Presented by SpeakEasy Stage Co. with The Front Porch Arts Collective
By Antoinette Nwandu
Directed by Monica White Ndounou
Fight choreography by Brandon G. Green
Movement coaching by Mila Thigpen
Dramaturgy by Pascale Florestal
January 3 – Feb. 2, 2020
Calderwood Pavilion at the Boston Center for the Arts
SpeakEasy on Facebook
The Front Porch on Facebook
Critique by Kitty Drexel
Trigger warning: white guilt, language, fuck the police
(Boston, MA) The sheer volume of what one must understand as true regardless of personal belief in order to not merely understand but thoroughly digest Antoinette Nwandu’s Pass Over at SpeakEasy Stage is overwhelming. The role that white people play in perpetuating racism’s systemic horrorshow machinations against Black people (and all people of color) is astounding.
Here is a list of links containing basic concepts that could be helpful.
- It is not the responsibility of Black people to explain racism or to convince white people that it exists.
- Being nice isn’t the same as not being racist. Racist people are nice all of the time.
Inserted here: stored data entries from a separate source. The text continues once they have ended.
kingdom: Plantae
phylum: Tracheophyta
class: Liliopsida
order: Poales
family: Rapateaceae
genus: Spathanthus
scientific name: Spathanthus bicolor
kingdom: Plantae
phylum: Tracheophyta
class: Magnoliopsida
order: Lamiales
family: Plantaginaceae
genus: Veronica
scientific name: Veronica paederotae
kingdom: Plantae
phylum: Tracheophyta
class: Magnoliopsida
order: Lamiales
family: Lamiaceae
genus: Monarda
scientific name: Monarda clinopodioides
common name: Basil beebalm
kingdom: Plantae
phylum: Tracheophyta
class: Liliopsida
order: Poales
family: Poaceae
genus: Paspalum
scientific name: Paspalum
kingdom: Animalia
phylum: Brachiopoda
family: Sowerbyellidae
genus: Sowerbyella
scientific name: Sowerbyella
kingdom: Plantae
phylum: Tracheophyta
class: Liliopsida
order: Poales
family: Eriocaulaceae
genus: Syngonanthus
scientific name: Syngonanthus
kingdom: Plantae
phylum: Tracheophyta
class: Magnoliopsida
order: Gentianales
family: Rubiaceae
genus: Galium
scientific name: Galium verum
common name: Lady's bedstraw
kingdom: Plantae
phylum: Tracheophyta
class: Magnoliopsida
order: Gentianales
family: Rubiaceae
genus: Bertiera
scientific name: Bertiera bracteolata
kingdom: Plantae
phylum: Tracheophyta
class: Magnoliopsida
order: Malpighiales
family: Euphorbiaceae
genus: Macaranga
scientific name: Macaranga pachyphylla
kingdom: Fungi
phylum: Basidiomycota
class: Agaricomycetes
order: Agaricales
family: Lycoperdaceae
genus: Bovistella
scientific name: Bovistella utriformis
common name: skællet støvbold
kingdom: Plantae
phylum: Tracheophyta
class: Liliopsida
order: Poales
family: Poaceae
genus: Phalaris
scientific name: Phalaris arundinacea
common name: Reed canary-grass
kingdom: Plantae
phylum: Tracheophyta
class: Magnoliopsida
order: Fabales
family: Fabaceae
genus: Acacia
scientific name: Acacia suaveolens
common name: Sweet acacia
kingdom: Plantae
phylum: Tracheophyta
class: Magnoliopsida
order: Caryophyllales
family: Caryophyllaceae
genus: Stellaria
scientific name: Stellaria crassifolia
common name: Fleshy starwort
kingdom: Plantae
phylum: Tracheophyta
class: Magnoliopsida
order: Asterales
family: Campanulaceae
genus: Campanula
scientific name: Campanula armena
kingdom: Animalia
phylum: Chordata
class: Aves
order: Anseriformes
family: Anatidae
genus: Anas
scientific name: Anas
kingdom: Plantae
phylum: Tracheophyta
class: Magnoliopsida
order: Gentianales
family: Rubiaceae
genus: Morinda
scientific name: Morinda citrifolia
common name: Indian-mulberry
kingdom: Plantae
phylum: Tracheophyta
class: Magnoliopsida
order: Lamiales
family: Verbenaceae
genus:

Nice people are racist all the time.
- Black friends won’t make a white person less racist. Dismantling internalized racism requires a lifetime of work.
- It should go without saying that Black people want equality. They don’t want to reverse their treatment at the hands of white people back onto white people.
- Racism is about power. Reverse racism doesn’t exist.
- White people have to stop taking personally Black resistance to oppression.
- All of this information is a Google search away.